La ricerca della giustizia sociale
Franco Castrezzati, la “voce” di Piazza della Loggia, se n’è andato con il buio di lunedì 13 settembre, all’età di 99 anni. La bomba neofascista che il 28 maggio del 1974 insanguinò il cuore della città, venne fatta scoppiare nel mezzo del suo comizio, in quella mattina piovosa che aveva visto la piazza riempirsi di lavoratori, studenti e cittadini per lo sciopero generale di protesta contro lo stillicidio di attentati che avevano creato a Brescia un clima di enorme tensione. Pochi giorni prima era toccato proprio a lui dare l’allarme per dei candelotti di esplosivo, con una miccia appiccata ma fortunatamente soffocata dalle casse tra cui era stata nascosta, davanti al condominio in cui aveva sede la Cisl. Sì, quella voce vibrante di parole indignate che almeno una volta tutti abbiamo ascoltato era la sua, allora alla guida della Fim, per numeri e per idee tra le categorie più rilevanti del panorama sindacale della seconda metà del Novecento bresciano. Lo scorso anno, a 50 anni dalla strage, Micol Castrezzati, la giovane nipote di Franco, ha ricomposto il manoscritto del nonno chiamando poi figli, nipoti e pronipoti del leader sindacale a rileggere integralmente il testo del discorso che la bomba impedì di ascoltare. Un testo che si conclude con queste parole: “Se vogliamo assestare un colpo salutare ai rigurgiti fascisti, diamo un volto più preciso a questa nostra democrazia. Diamole il volto della libertà, ma di una libertà sostanziale e non solo formale. […] Diamole il volto della partecipazione, di un governo cioè nel quale il popolo si vede, si specchia e si sente rappresentato. Diamole il volto della giustizia attraverso la quale l’eguaglianza fra tutti i cittadini sia esaltata in coerenza con i valori di dignità della persona umana”. Una sintesi straordinariamente efficace dei valori che, fin da giovanissimo, Castrezzati aveva scelto di vivere e di testimoniare.
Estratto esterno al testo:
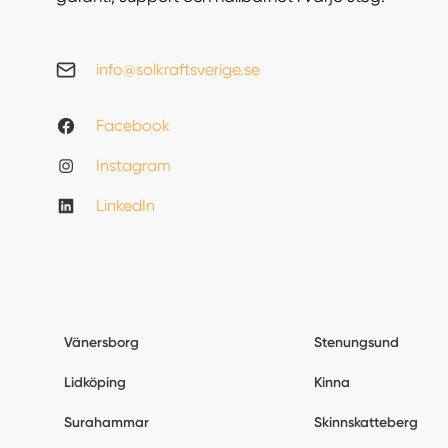
info@solkraftsverige.se
Facebook
Instagram
LinkedIn
Vänersborg
Stenungsund
Lidköping
Kinna
Surahammar
Skinnskatteberg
Era nato a Concesio il 21 aprile del 1926, aveva studiato in seminario fino alla quinta ginnasio e lavorato poi come correttore di bozze alla casa editrice Morcelliana. Nel gennaio del 1944 la Repubblica Sociale pretese l’arruolamento dei nati nel primo semestre del 1926: non avendo alcuna intenzione di sottostare al fascismo, Castrezzati si nascose, fuggì, venne arrestato, picchiato e maltrattato: scampò alla fucilazione solo perché minorenne. Riuscì a scappare una seconda volta unendosi ai partigiani delle Fiamme Verdi in Valle Camonica. Dopo la Liberazione fu Angelo Gitti, segretario della Libera Confederazione Generale Italiana dei Lavoratori, a proporgli di lavorare nel sindacato. Quando le profonde divergenze con le componenti comunista e socialista costrinsero il sindacalismo di matrice cattolica a darsi una propria organizzazione, Castrezzati visse l’esperienza fondativa della Cisl, impegnato prima con i lavoratori dell’agricoltura e poi, per 20 anni, con quelli dell’industria metalmeccanica. Pur restando sempre a Brescia, ebbe incarichi nazionali, ma declinò quelli regionali. Dal1978 al 1981 fu segretario provinciale della Cisl. Castrezzati è stato tra coloro che hanno contribuito a conquistare per i lavoratori e il sindacato tutto ciò che oggi sembra assolutamente normale: tutele e diritti, contrattazione decentrata, autonomia dalla politica, ruolo centrale della formazione per i lavoratori e per chi è chiamato a rappresentarli. Con lui scompare un grande sindacalista, coraggioso, appassionato, intransigente nella difesa della dignità e del primato della persona: una vita dedicata alla ricerca della giustizia sociale. La sua più impegnativa eredità.